> **Pose and size estimates**
* * * * * * *

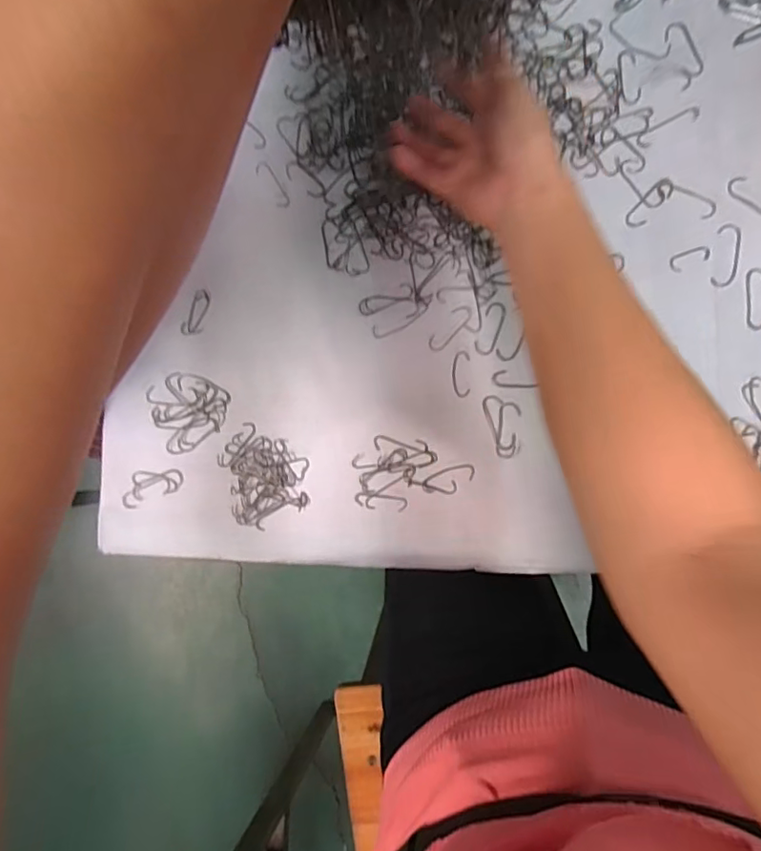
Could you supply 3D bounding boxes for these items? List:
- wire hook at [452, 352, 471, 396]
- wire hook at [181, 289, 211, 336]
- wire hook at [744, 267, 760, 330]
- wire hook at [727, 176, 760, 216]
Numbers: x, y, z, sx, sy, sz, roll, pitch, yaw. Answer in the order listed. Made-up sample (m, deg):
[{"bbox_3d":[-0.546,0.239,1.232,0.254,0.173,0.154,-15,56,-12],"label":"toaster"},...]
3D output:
[{"bbox_3d":[0.062,-0.040,0.421,0.014,0.004,0.036,-3,87,9],"label":"wire hook"},{"bbox_3d":[-0.154,-0.095,0.456,0.017,0.004,0.040,17,90,9],"label":"wire hook"},{"bbox_3d":[0.272,-0.091,0.391,0.017,0.004,0.045,-5,87,9],"label":"wire hook"},{"bbox_3d":[0.275,-0.165,0.396,0.046,0.004,0.016,41,94,8],"label":"wire hook"}]

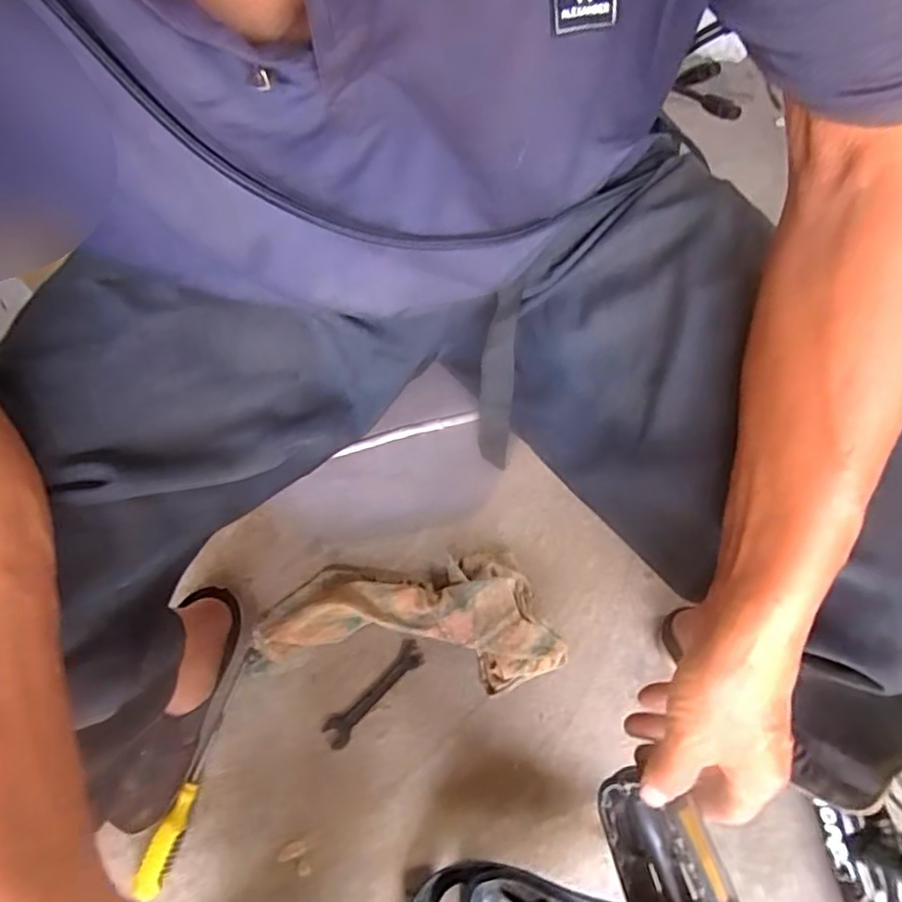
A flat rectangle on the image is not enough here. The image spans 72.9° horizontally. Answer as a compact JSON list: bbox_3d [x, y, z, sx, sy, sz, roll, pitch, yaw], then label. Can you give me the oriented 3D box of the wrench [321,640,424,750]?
[{"bbox_3d":[-0.091,0.287,0.724,0.143,0.006,0.035,-42,76,-16],"label":"wrench"}]

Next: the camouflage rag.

* * * * * * *

> **YOUR INSTRUCTIONS**
Each entry, word for word, belongs in your answer; each picture does not.

> **ANSWER FOR THE TASK**
Could you supply 3D bounding boxes for these items? List:
- wire hook at [452, 352, 471, 396]
- wire hook at [181, 289, 211, 336]
- wire hook at [744, 267, 760, 330]
- wire hook at [727, 176, 760, 216]
Numbers: x, y, z, sx, sy, sz, roll, pitch, yaw. Answer in the order listed. Made-up sample (m, deg):
[{"bbox_3d":[-0.546,0.239,1.232,0.254,0.173,0.154,-15,56,-12],"label":"toaster"},...]
3D output:
[{"bbox_3d":[0.062,-0.040,0.421,0.014,0.004,0.036,-3,87,9],"label":"wire hook"},{"bbox_3d":[-0.154,-0.095,0.456,0.017,0.004,0.040,17,90,9],"label":"wire hook"},{"bbox_3d":[0.272,-0.091,0.391,0.017,0.004,0.045,-5,87,9],"label":"wire hook"},{"bbox_3d":[0.275,-0.165,0.396,0.046,0.004,0.016,41,94,8],"label":"wire hook"}]

A flat rectangle on the image is not enough here. The image spans 72.9° horizontally. Answer as a compact JSON list: bbox_3d [x, y, z, sx, sy, sz, roll, pitch, yaw], then label. Can you give me the oriented 3D box of the wrench [321,640,424,750]?
[{"bbox_3d":[-0.091,0.287,0.724,0.143,0.006,0.035,-42,76,-16],"label":"wrench"}]

Next: the camouflage rag.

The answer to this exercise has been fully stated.